[WHAT THE TASK REQUIRES] Scan the lines below for the string "Larrea" and copy every one that has it.

[Records from a dataset]
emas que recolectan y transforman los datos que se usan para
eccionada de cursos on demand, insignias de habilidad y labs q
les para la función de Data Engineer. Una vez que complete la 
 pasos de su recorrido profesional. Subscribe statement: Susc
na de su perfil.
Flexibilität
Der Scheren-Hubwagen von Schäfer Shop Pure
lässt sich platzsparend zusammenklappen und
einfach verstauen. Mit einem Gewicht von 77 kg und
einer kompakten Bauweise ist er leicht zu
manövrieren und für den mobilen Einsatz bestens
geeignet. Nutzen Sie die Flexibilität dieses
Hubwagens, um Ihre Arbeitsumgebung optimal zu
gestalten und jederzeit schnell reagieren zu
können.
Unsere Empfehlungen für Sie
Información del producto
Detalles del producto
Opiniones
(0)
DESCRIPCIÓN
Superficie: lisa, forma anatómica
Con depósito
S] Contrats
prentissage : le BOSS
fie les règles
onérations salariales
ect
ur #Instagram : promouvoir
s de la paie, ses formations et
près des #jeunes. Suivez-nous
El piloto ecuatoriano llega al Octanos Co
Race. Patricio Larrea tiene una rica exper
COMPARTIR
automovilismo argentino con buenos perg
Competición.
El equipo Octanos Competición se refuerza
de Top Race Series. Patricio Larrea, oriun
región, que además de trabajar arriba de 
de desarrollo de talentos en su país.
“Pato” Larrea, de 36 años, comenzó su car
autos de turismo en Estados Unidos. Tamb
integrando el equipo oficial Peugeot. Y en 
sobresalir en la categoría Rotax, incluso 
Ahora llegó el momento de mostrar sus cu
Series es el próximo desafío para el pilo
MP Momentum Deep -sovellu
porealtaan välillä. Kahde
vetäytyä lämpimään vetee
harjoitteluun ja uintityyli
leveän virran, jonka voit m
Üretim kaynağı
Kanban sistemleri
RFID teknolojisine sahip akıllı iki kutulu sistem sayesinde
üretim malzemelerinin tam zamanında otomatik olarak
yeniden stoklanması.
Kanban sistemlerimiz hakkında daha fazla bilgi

[OUTPUT FOR THIS EXERCISE]
Race. Patricio Larrea tiene una rica exper
de Top Race Series. Patricio Larrea, oriun
“Pato” Larrea, de 36 años, comenzó su car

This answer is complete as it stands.